**PROBLEMS TO WORK ON**
1 – List every sentence in the transcript on shattered expectations that begins with the words "We have".
2 – Write the next part of the transcript on shattered expectations and wabi sabi, starting right after its last sentence.

**DOCUMENT PASSAGE**
---*---

So instead of having to hide the scars, because see that's where the pain and the trauma never gets a chance to heal, because you're always hiding it. It's always pushed way down. We're going to rooms and we're not accepted. We thought we're not as good as everybody else in there and they're the thoughts we tell ourselves, based on the experiences and the thoughts we've heard others say. We can kill the beauty that is us. But if we understand that, yes, I haven't had so many great experiences. And working in certain areas has been very challenging because when I showed up, I wasn't expected and I wasn't accepted, because that happens a lot of times.

Lizzy:

I remember years back, first time I was married, my last name was Chen. And I'd show up at places and somebody would expect to see somebody Asian and then they'd go. I'd go, "Hi." And they'd go, "You?" And in many cases I had already been hired for the roles of the contract, so they couldn't then push it away, but they were totally stuck by, this was not what we were expecting. See, we have those, we have expectations. But now as a community coming together, when we think about agility, all our expectations, they are probably going to be shattered, but here's the thing be prepared for that. It's probably going to happen. What we expected, we're not going to get. But it doesn't mean there's not beauty in having shattered expectations.

Lizzy:

If we take a note and a little bit of inspiration out of the wabi sabi tradition, broken expectations are beauty, they're magnificence. We have the ability to learn from them. We have the ability to make something amazing. So when we look at the many hues of BiPAP. The many shades we come in, the many cultures that we come in, we are looking that are traveled through time from when humans first existed, [inaudible 00:21:46] calls us to be fragmented, because now we moved to many different places in the world. We have our own individual culture. There's a sense of not seeing where we come together, but that fragmentation now, see it as gold. See each one of the separations of these pictures as entwined in gold.

---*---

**LISTED RECORDS**
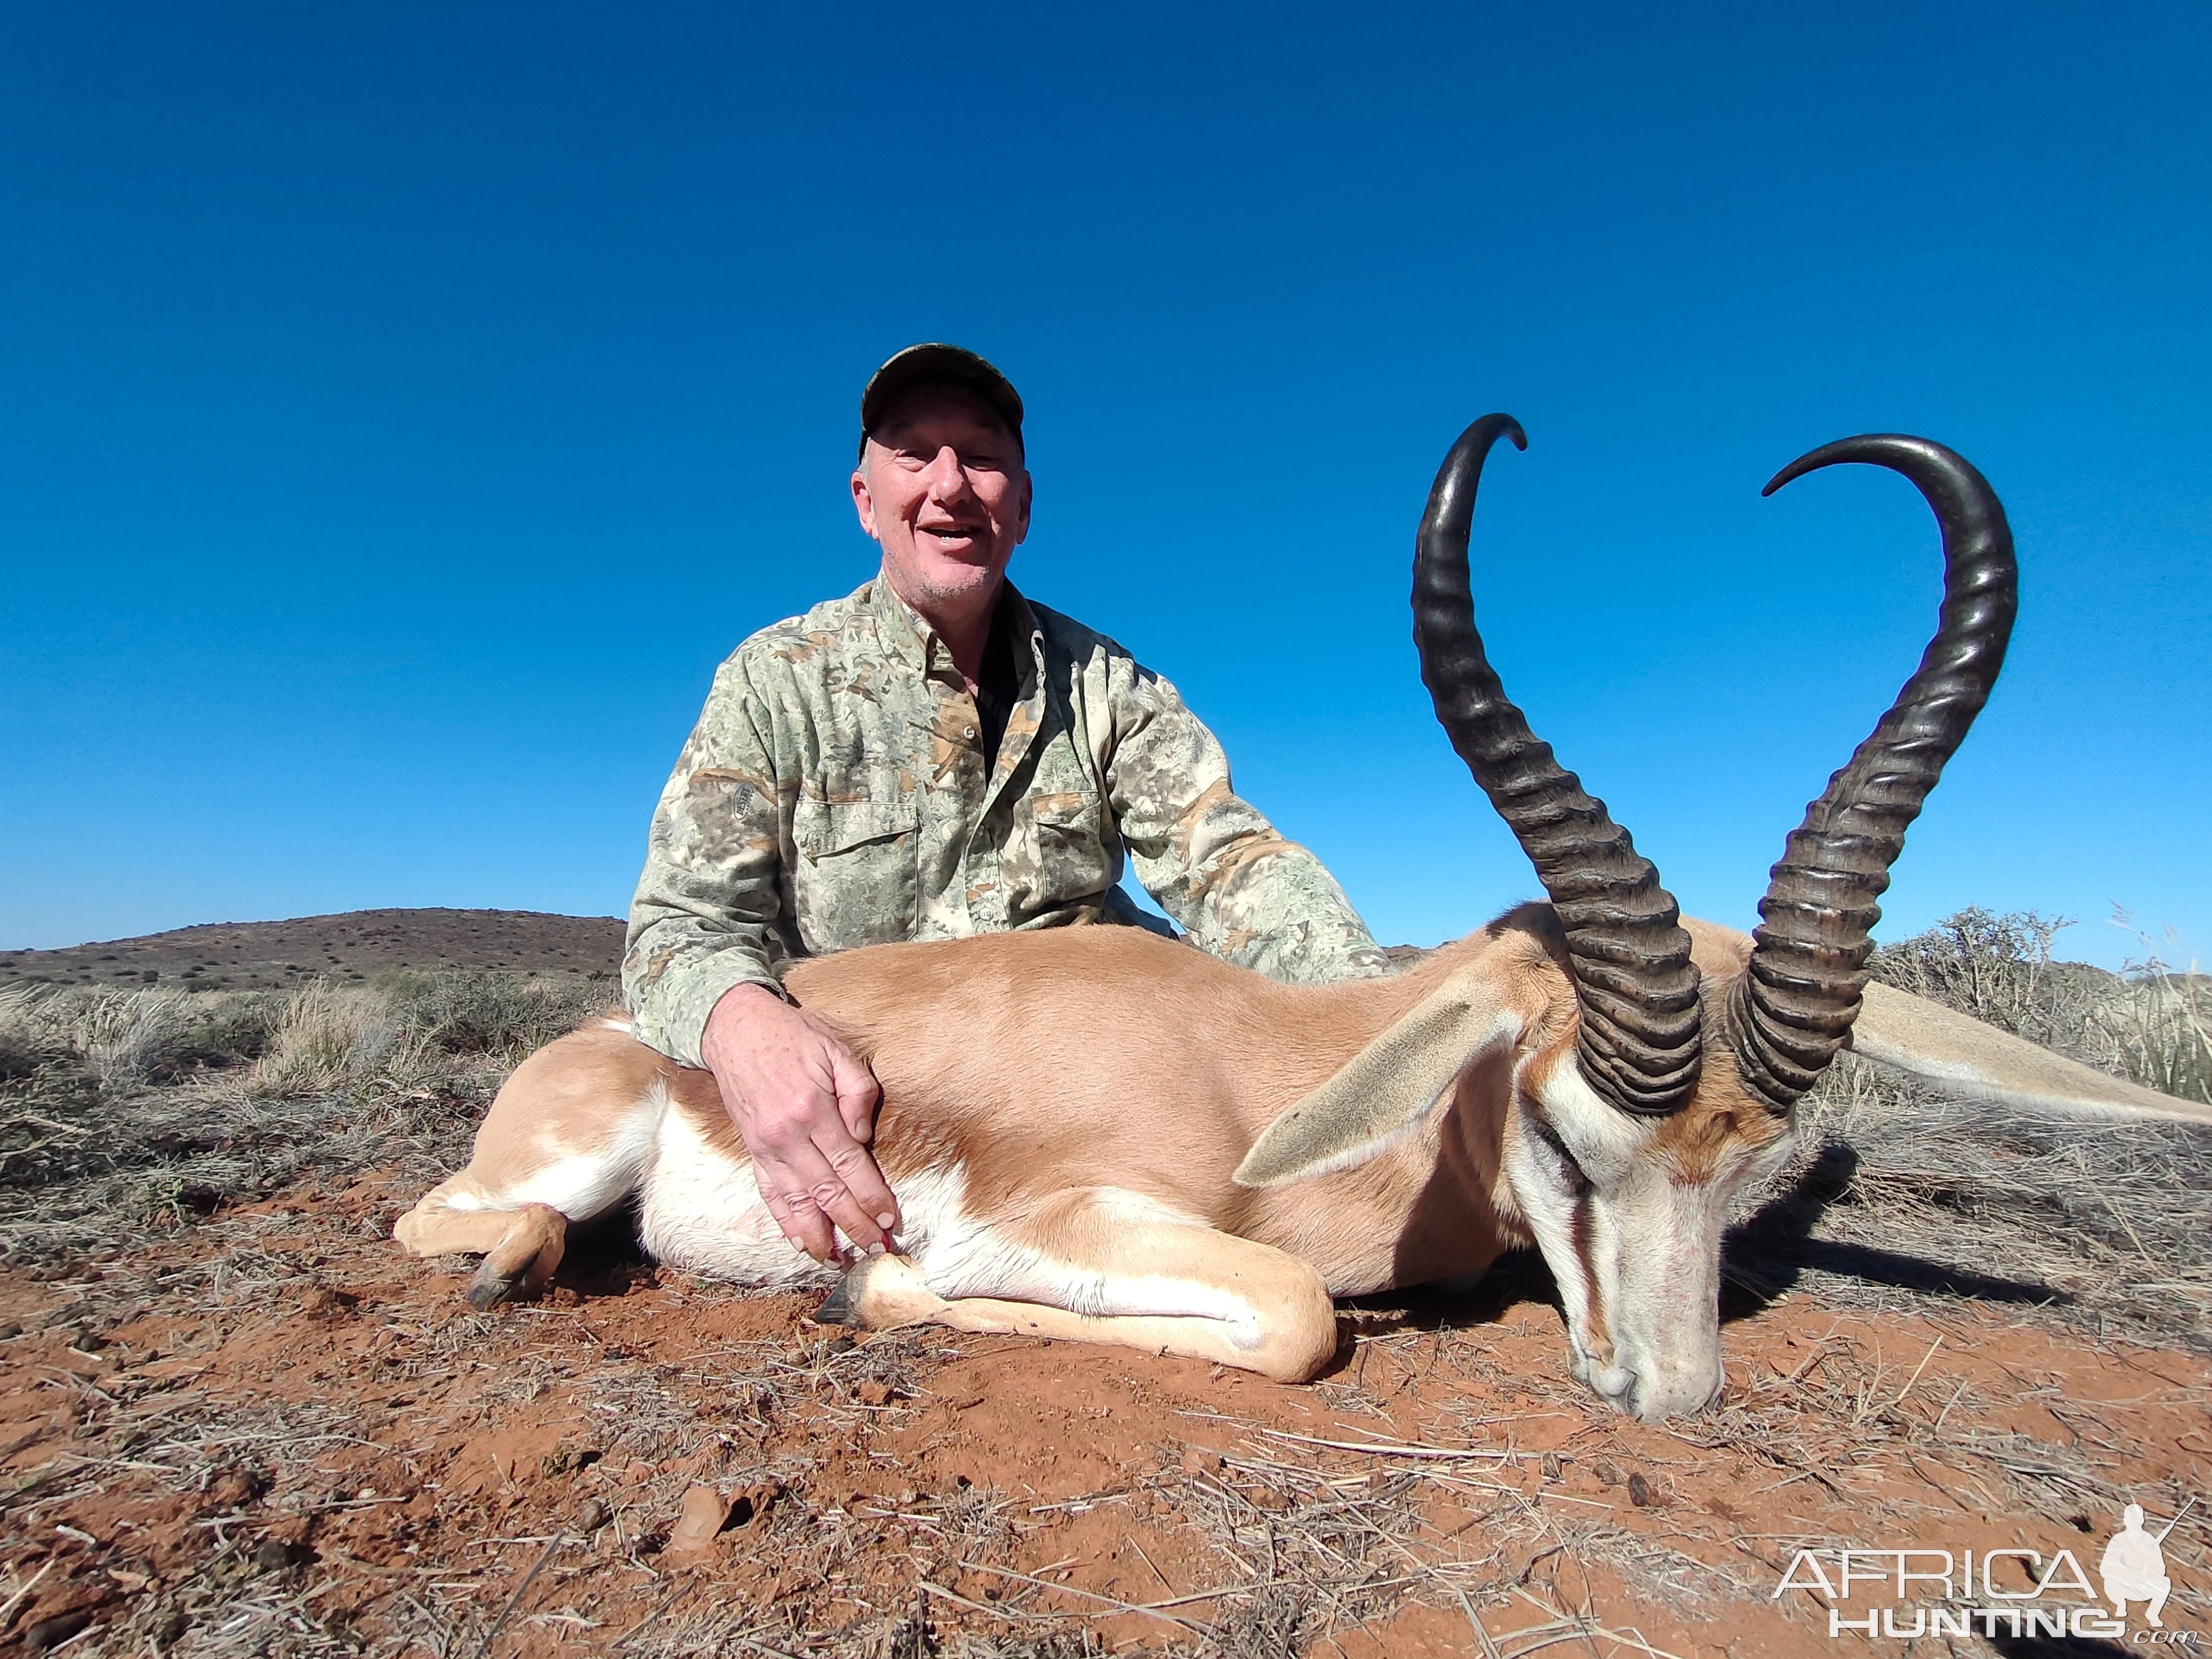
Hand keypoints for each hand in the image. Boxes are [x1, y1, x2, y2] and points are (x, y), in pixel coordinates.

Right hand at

---*---

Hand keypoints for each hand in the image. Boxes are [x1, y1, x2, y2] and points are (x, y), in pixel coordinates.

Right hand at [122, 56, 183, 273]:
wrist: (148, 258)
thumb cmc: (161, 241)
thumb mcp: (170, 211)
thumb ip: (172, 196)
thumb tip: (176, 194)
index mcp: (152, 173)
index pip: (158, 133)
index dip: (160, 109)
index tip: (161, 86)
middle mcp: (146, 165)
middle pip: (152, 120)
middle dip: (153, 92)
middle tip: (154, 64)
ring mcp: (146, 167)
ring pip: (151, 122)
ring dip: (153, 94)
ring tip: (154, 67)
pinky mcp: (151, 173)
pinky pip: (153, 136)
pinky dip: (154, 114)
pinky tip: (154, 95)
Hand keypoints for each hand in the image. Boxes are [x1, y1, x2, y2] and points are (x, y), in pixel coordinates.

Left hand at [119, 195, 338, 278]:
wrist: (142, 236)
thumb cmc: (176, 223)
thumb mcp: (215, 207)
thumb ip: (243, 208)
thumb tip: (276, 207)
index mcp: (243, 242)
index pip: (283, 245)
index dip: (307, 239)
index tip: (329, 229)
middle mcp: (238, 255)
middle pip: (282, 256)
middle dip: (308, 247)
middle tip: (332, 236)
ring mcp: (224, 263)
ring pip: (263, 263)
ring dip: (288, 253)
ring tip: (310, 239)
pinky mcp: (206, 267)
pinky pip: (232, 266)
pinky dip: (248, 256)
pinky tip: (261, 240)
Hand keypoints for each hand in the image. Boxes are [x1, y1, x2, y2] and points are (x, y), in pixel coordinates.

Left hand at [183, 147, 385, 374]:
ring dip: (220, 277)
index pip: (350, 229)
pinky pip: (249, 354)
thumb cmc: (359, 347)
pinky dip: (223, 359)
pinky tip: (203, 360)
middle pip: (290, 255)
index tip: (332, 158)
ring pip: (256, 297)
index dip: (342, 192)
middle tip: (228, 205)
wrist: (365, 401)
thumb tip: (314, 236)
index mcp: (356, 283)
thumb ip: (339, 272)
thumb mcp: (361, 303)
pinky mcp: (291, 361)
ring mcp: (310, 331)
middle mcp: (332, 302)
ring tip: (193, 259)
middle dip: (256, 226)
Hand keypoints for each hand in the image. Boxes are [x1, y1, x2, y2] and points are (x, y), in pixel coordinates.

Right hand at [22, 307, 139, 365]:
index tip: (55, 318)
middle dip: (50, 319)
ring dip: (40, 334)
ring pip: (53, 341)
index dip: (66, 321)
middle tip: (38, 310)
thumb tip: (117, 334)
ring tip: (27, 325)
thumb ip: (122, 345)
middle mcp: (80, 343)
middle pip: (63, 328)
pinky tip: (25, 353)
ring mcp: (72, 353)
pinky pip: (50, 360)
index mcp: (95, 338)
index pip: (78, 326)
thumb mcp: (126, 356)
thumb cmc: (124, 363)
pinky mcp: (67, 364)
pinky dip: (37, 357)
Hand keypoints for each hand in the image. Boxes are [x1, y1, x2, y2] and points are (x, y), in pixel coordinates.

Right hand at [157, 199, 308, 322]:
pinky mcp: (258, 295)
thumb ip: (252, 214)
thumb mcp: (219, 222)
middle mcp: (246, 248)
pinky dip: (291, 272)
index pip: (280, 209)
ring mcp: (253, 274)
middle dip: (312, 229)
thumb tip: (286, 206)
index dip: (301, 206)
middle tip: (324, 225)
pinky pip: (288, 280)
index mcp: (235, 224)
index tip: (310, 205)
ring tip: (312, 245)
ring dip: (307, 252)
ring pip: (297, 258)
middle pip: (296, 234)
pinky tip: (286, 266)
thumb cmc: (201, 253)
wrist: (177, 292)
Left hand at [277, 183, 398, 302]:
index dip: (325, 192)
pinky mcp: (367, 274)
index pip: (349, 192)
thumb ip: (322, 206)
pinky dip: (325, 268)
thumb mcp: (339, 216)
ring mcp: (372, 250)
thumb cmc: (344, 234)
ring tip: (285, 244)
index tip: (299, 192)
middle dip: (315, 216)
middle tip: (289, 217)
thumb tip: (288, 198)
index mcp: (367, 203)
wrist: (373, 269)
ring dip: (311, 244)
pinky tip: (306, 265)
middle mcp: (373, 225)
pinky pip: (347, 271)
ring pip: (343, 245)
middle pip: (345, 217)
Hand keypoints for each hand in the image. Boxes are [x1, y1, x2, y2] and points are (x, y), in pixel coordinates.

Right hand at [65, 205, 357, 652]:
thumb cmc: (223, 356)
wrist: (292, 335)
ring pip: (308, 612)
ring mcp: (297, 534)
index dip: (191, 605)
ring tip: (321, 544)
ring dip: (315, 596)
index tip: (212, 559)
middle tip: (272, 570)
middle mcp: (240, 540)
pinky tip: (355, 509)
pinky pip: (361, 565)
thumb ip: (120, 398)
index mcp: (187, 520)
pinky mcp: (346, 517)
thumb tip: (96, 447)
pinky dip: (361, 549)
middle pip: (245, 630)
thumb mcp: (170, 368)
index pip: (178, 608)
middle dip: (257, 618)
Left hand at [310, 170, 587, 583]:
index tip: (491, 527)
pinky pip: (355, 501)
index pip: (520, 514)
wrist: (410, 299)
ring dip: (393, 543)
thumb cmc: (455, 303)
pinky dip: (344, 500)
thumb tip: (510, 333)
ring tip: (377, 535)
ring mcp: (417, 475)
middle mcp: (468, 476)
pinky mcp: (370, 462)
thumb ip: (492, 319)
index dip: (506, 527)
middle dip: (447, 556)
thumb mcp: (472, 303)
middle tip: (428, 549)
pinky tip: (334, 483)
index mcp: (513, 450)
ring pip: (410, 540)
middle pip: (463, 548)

---*---

**ANSWERS TO THE TASKS**
1 –
- We have the ability to learn from them.
- We have the ability to make something amazing.
- We have our own individual culture.

2 –
Lizzy:

So although I may come to the scene in a different model from you, I got a different human model, you got a different human model from me, we're still part of this family of humanity. So although there are things that block this experience, they block this concept of we are human and we should respect our humanity and embrace our humanity, we've got to understand some of the things that are blocking are fragility, the fragility of our human experiences. For instance, if we look at the journey of black lives, of indigenous lives, we are seeing command and control. It's historical command and control, enslavement, inequality, segregation, legalism. It's all about trying to control the situation. But if we sprinkle it, if we make fragile be that gold that we put in the fragmentations, then now we can emerge self-organizing teams. That particular principle can come in place now to help us begin to put back together the places where we've been separated. It can cause us to innovate the new shape that we're going to emerge.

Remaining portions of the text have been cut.